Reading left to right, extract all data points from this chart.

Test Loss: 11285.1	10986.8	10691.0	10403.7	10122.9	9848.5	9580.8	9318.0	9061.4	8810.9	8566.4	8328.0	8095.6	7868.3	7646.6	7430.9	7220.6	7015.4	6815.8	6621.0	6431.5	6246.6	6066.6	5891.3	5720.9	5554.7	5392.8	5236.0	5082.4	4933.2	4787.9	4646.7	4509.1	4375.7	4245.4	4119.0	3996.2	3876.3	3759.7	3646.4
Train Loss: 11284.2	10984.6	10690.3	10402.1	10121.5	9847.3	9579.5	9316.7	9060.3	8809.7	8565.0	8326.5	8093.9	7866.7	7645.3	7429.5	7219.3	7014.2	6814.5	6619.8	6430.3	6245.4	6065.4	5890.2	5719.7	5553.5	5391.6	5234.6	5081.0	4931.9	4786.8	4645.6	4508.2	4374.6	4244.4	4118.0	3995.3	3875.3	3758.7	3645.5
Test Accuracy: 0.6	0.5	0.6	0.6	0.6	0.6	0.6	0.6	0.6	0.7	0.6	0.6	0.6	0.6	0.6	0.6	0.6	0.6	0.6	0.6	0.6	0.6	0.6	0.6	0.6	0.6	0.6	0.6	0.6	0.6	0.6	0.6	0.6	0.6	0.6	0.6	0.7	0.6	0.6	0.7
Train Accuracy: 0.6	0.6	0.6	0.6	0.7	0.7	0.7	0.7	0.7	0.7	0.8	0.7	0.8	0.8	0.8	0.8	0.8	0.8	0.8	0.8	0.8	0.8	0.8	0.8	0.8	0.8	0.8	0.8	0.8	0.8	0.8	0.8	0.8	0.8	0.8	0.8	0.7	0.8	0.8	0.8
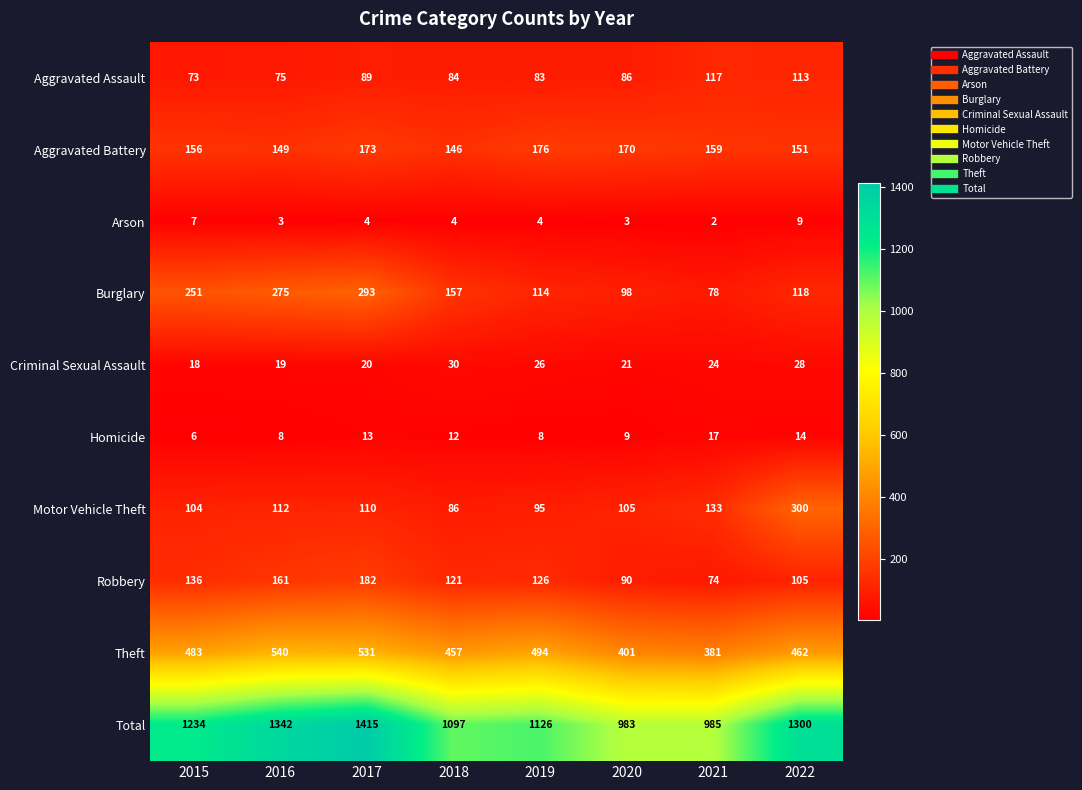

Rank the series by their maximum value, from highest to lowest.

Total, Theft, Motor Vehicle Theft, Burglary, Robbery, Aggravated Battery, Aggravated Assault, Criminal Sexual Assault, Homicide, Arson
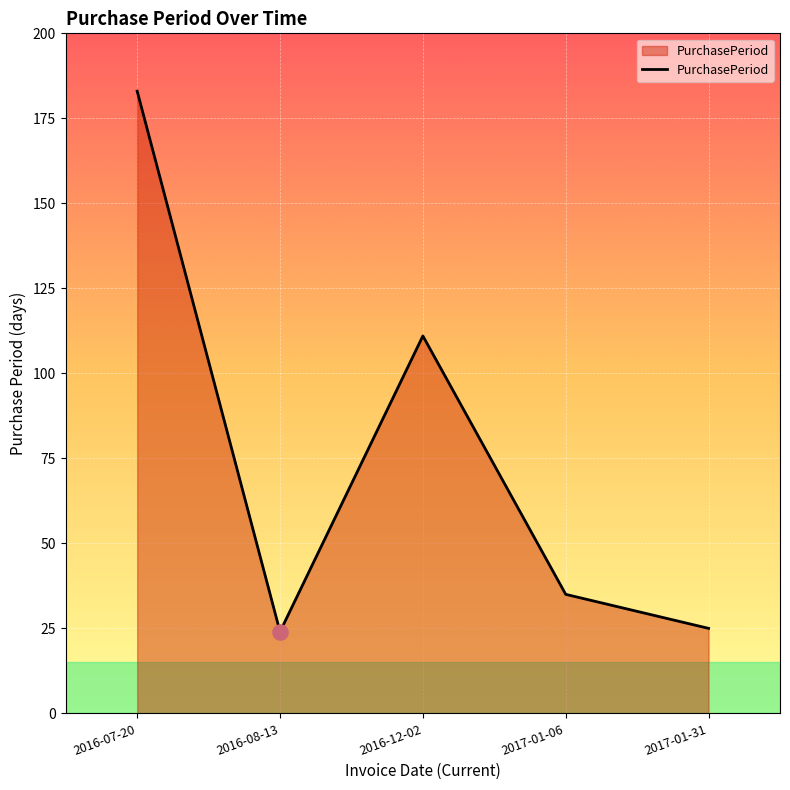

What is the change in value from 2016-12-02 to 2017-01-31?

-86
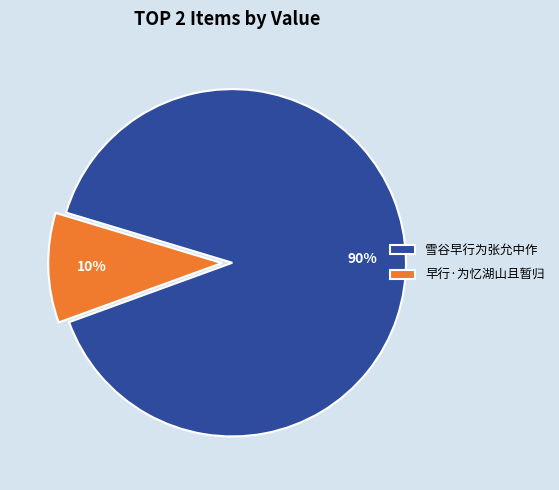

What is the smallest slice in the pie chart?

早行·为忆湖山且暂归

+===+

Can you collect every line of the records above that contains the string "Accuracy", treating uppercase and lowercase letters as different? Copy each such line in full.

__REPLY TO THE EXERCISE__.
Test Accuracy: 0.6	0.5	0.6	0.6	0.6	0.6	0.6	0.6	0.6	0.7	0.6	0.6	0.6	0.6	0.6	0.6	0.6	0.6	0.6	0.6	0.6	0.6	0.6	0.6	0.6	0.6	0.6	0.6	0.6	0.6	0.6	0.6	0.6	0.6	0.6	0.6	0.7	0.6	0.6	0.7
Train Accuracy: 0.6	0.6	0.6	0.6	0.7	0.7	0.7	0.7	0.7	0.7	0.8	0.7	0.8	0.8	0.8	0.8	0.8	0.8	0.8	0.8	0.8	0.8	0.8	0.8	0.8	0.8	0.8	0.8	0.8	0.8	0.8	0.8	0.8	0.8	0.8	0.8	0.7	0.8	0.8	0.8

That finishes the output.